More than half of Rwanda’s small- and medium-sized dairy businesses closed during the lockdown, according to the government. Three of the country’s five biggest milk processors were operating at between 21 and 46 percent of their capacity.
The restrictions were particularly hard on small, independent milk bars. In recent years, many smaller bars had closed as corporate chains consolidated their grip on the market.
Climate change has also presented challenges. In recent years, recurring droughts have left thousands of people without food and cows lacking feed and water. Shortages of milk have surfaced nationwide.
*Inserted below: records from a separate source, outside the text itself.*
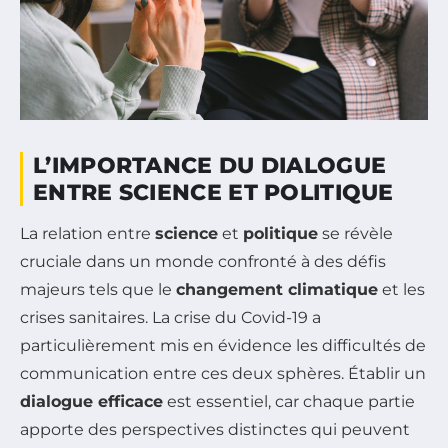
L’IMPORTANCE DU DIALOGUE
ENTRE SCIENCE ET POLITIQUE
La relation entre
science
et
politique
se révèle
cruciale dans un monde confronté à des défis
majeurs tels que le
changement climatique
et les
crises sanitaires. La crise du Covid-19 a
particulièrement mis en évidence les difficultés de
communication entre ces deux sphères. Établir un
dialogue efficace
est essentiel, car chaque partie
apporte des perspectives distinctes qui peuvent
Adverse weather conditions over the past four months have also meant a rise in milk prices. On average, a liter of milk at the shops in Kigali has increased from 500 Rwandan francs (50 cents) to 700 francs (70 cents).
For Illuminee Kayitesi, who owns a milk bar in the Nyamirambo neighborhood in Kigali, the lockdowns of the past year affected her ability not only to pay rent, but also to pay her employees and stay profitable enough for her to take care of her family. The recent milk shortages also meant she couldn’t keep the bar’s milk cooler full most days.
While business has slowly picked up as more people get vaccinated and the country reopens, “it’s still not easy,” she said.
But no matter the circumstances, Rwandans say the milk bar is here to stay.
During the pandemic last year, Ngabo Alexis Karegeya started sharing images and videos on Twitter about the Rwandan attachment to cows and milk — drawing national attention. Mr. Karegeya graduated from university this year with a degree in business administration, but still fondly remembers his days tending cows as a boy. He tweeted a photo of himself in his graduation gown with the caption “certified cow-boy y’all.”
“Rwandans love cows and they love milk,” said Mr. Karegeya, who owns five cows in the lush hills of his family’s home in western Rwanda and drinks three liters a day.
“The milk bar brings us together,” he said. “And we will keep coming to the milk bar to drink more milk.”